Several years ago the Israeli historian Dan Diner identified three orders of legitimacy for Israel, to which he allocated degrees of universality. He classified Zionist legitimacy as unilateral, because it was only valid for Jews, being based on a promise by God to the Jews. He acknowledged that Jewish legitimacy, rooted in the horror of the Holocaust, was only partly universal. He rated Israeli legitimacy as universal since, in his view, it was based on Israel’s irrevocable right to exist because it already did exist.
We may acknowledge this Israeli legitimacy and conclude, as Maxime Rodinson did, that “the rights derived from making good use of land, from work done and from personal sacrifice are the only ones that may be validly invoked.”In which case, we may ask why Palestinians are not entitled to such rights.
The legitimacy of Israel is only likely to be recognised in the Arab and Muslim world if it is unbreakably linked with universal legitimacy for Palestine. In resolution 181 of 29 November 1947, on the partition of Palestine under the British mandate, the UN General Assembly jointly recognised the legitimacy of two independent states.
It might be helpful to recall the legitimacy granted by the UN to Israel. The international community seems to be suffering from amnesia in demanding that Hamas recognise Israel unconditionally. There is no longer any question at the UN of the 44% of the territory covered by the mandate, offered to the Arab state of Palestine under resolution 181. Nor yet of resolution 194 covering the Palestinian refugees’ right of return and entitlement to compensation.
By locking itself in this omission and making de jure recognition of Israel an obligation, the EU is digging itself deeper into a hole. It will soon be unable to frame an overall strategy, backed by political proposals, to convince Palestinians, Arabs and Muslims that the West has decided to end double standards.
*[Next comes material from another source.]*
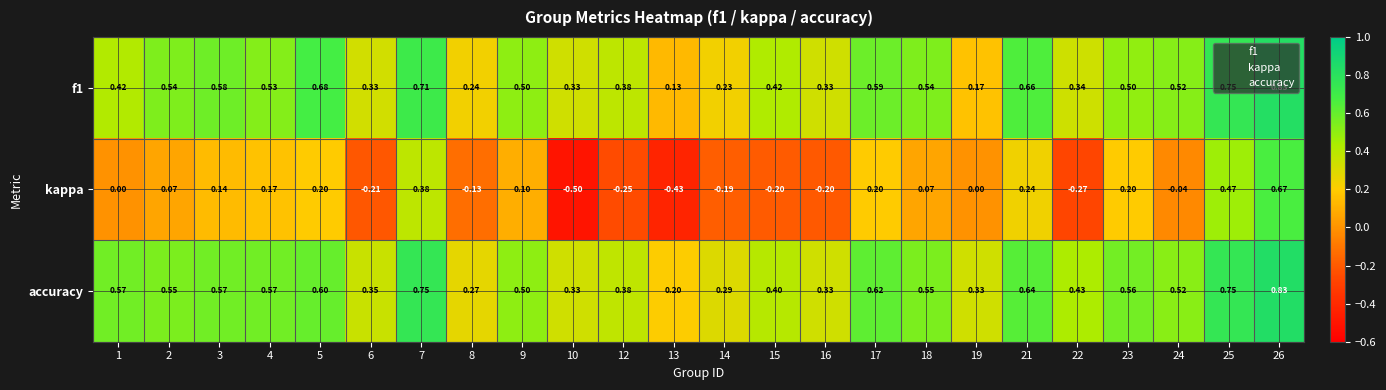

At how many categories does at least one series exceed 0?

24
The Israeli journalist Amira Hass once joked that Hamas extremists think that Allah will give Palestine back to the Arab world and Islam in 50 years, whereas their more moderate brothers think it will take five centuries. As long ago as 1995 Sheikh Ahmed Yassin offered Israel a long-term truce in exchange for a Palestinian state on the West Bank and in Gaza. In 2004 he added that, if this was achieved, he would leave the rest of the occupied territories to history.
Senior Hamas leaders have repeated this offer since and allowance should be made for such statements. They seem to confirm Guigue’s view that Hamas has come to “tacitly accept a share-out of Palestine on the basis of the borders as they stood before the 1967 war”.
It took Fatah 20 years to make this acceptance official. Europe’s lack of political courage since Hamas first made these concessions is partly to blame for the collapse of subsequent negotiations. Given Israel’s persistently intransigent attitude and the worsening tension in the Middle East, it is urgent that the international community act and work towards a solution based on Hamas’ de facto recognition of Israel.
“The international community,” writes Guigue, “must finally show that its resolutions are serious, after 40 years of conniving with Israel”.